## EXERCISE DETAILS
Which of the lines below contain the string "right"? Copy each one.

INPUT RECORDS section start

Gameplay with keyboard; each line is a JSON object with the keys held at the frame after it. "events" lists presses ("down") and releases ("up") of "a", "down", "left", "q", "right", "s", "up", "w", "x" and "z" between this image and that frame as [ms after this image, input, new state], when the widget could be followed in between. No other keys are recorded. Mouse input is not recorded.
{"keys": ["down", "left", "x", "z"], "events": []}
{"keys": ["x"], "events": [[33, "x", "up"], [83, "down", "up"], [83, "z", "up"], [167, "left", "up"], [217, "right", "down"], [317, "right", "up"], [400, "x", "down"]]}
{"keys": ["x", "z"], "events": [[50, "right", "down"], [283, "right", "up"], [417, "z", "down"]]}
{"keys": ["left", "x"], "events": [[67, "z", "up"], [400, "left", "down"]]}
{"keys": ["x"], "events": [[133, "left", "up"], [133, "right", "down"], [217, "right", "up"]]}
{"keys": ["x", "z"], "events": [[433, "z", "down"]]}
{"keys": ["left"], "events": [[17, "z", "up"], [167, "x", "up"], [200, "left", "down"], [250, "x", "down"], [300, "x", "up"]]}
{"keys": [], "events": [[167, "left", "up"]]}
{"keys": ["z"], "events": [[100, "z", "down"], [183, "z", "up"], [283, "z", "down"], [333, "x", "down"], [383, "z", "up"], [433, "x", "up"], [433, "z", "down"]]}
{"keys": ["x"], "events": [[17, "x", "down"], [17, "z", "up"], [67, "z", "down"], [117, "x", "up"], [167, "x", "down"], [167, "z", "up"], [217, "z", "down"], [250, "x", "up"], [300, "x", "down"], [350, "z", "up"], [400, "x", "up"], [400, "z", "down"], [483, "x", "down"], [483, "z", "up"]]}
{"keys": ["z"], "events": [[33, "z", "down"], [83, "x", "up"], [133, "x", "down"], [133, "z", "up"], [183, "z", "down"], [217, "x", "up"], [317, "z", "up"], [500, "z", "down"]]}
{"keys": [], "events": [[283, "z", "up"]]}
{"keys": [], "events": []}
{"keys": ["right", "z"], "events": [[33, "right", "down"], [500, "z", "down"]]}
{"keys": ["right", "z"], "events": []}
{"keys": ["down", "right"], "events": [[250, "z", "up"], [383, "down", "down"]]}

INPUT RECORDS section end

## SOLUTION BELOW
Gameplay with keyboard; each line is a JSON object with the keys held at the frame after it. "events" lists presses ("down") and releases ("up") of "a", "down", "left", "q", "right", "s", "up", "w", "x" and "z" between this image and that frame as [ms after this image, input, new state], when the widget could be followed in between. No other keys are recorded. Mouse input is not recorded.
{"keys": ["x"], "events": [[33, "x", "up"], [83, "down", "up"], [83, "z", "up"], [167, "left", "up"], [217, "right", "down"], [317, "right", "up"], [400, "x", "down"]]}
{"keys": ["x", "z"], "events": [[50, "right", "down"], [283, "right", "up"], [417, "z", "down"]]}
{"keys": ["x"], "events": [[133, "left", "up"], [133, "right", "down"], [217, "right", "up"]]}
{"keys": ["right", "z"], "events": [[33, "right", "down"], [500, "z", "down"]]}
{"keys": ["right", "z"], "events": []}
{"keys": ["down", "right"], "events": [[250, "z", "up"], [383, "down", "down"]]}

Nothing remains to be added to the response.